This is ridiculous stuff to have on my mind. It's my matter. All my matter that does not really matter is driving me out of my mind. My matter is over my mind. It is over my floor. It is all over the place. I wonder how I am ever going to beat this stuff. (I have less than 2 weeks to do it in!)
I don't really care about big stuff that cost a lot. I can let go of that. I care about toys and books and clothes mostly. I have LITERALLY had to tell myself, "You are not getting rid of a 3 year old girl. You are getting rid of a cheap piece of cloth made without love by a team of under paid workers. The adorable 3 year old girl you remember in these clothes is now 10 and you can enjoy her inner 3 year old anytime you want. In fact, I bet there are pictures somewhere of that dress on that girl, but you are too busy fussing with this stupid rag to enjoy the pictures or the girl". That helps. I can't get rid of toys easily because I don't know if one child's trash will be another one of my children's treasures. I would hate to throw away some potential favorite. (This is sick, I know). Books are hard too for the same reason.
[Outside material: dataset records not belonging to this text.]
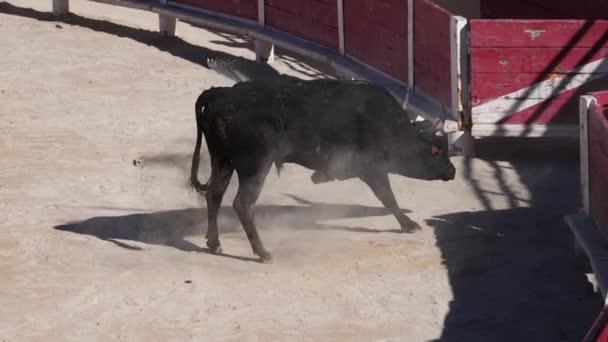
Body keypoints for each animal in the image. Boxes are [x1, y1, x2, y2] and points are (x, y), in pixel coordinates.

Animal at [190, 79, 456, 262]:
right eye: (437, 149)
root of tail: (221, 93)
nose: (452, 172)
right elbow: (387, 196)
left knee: (214, 195)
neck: (390, 126)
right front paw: (408, 223)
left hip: (223, 160)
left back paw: (214, 243)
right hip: (256, 166)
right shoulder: (372, 168)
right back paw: (263, 252)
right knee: (243, 204)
My husband is a stuff addict too. He won't confess it, so I am confessing it for him. He hoards things like shampoos from hotels and free chemicals from the transfer station. Things that will save us a dime later. He saves articles to read and sentimental things and medicine among other things.
This is not helpful. It is bad enough that I am fighting myself to get rid of things; but having his stuff attack me too is really tough. It is as if I am battling with myself all day not to over eat and I actually succeed in resisting, only to have someone pry my mouth open and put high calorie food in while I sleep.
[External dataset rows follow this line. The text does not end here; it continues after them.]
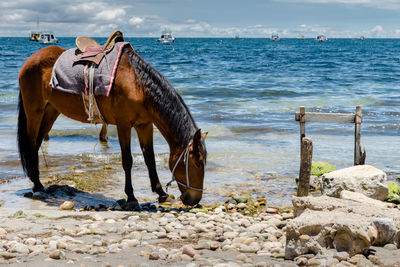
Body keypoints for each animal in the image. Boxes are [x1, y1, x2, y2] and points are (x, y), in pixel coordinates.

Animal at [17, 44, 208, 211]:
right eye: (198, 163)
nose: (194, 199)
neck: (138, 86)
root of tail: (30, 60)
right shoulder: (124, 125)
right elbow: (127, 160)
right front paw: (131, 198)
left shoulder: (144, 125)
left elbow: (150, 159)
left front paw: (161, 193)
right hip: (35, 111)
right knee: (31, 144)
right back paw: (38, 186)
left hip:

I'm sure there are people reading this who will know instantly what is wrong with us. I am sure there is a name for it and a reason for it and a chemical imbalance causing it. Oprah does shows on this topic, though I don't think we are that bad - but we could be. It's easy to downplay your stuff. Frankly, I just think like so much else in life, we are just too busy to stop and notice it, let alone deal with it. Who wants to think about stuff? Until it is time to move...then you are forced to think about ALL your stuff and do something with it by a strict deadline.
Speaking of deadlines: I recently told a friend that I was ready to write a book on hoarding stuff. The title is: SO LET GO OF IT ALREADY, DAMN-IT It is 3 chapters long. In fact, it is 3 pages long. In fact it is 3 sentences long. So here it is:
Chapter 1 Keeping your stuff does not keep you or your stuff from getting old.
Chapter 2 Keeping your stuff does not keep you from dying and being forgotten.
Chapter 3 Nobody wants your stuff, they have too much of their own stuff to deal with.
Maybe that is harsh and cynical and morbid. It may not even be true. So here is my rebuttal of the book I wrote. It is called: Hold on a Minute, That's Not Entirely True: It is also 3 chapters long.
1. "People do TOO, want your old stuff!" I actually REALLY love some of the stuff other people have given me that they did not want. I have a huge table and hutch that I adore (Thank you, First Wife)!
2. "Your stuff does TOO keep you from getting old!" I probably have been kept "young" by having reminders of my childhood around (including the house we moved to when I was 6, still containing my parents and my stuff!) I still want the stuff I had when I was a kid and I love to visit it and show it to my kids.
3. "Keeping stuff does TOO keep you from dying, sort of.." I love the stuff I have that was my Grandma's (even dumb stuff). When it breaks I feel sad that another part of her is leaving me. I am a sentimental fool.
So I guess you have to take stuff in moderation. The stuff I am talking about having to get rid of is just stuff and it's been stuffed in my garage and closets and collected dust which stuffed up my kid's noses. It's not lovable stuff it is menacing, unruly stuff. Keeping it in line is a nightmare. Therefore this old stuff does not get to come with us to our new house because it is yesterday's stuff. We have to make room for the stuff of tomorrow...that is the stuff dreams are made of.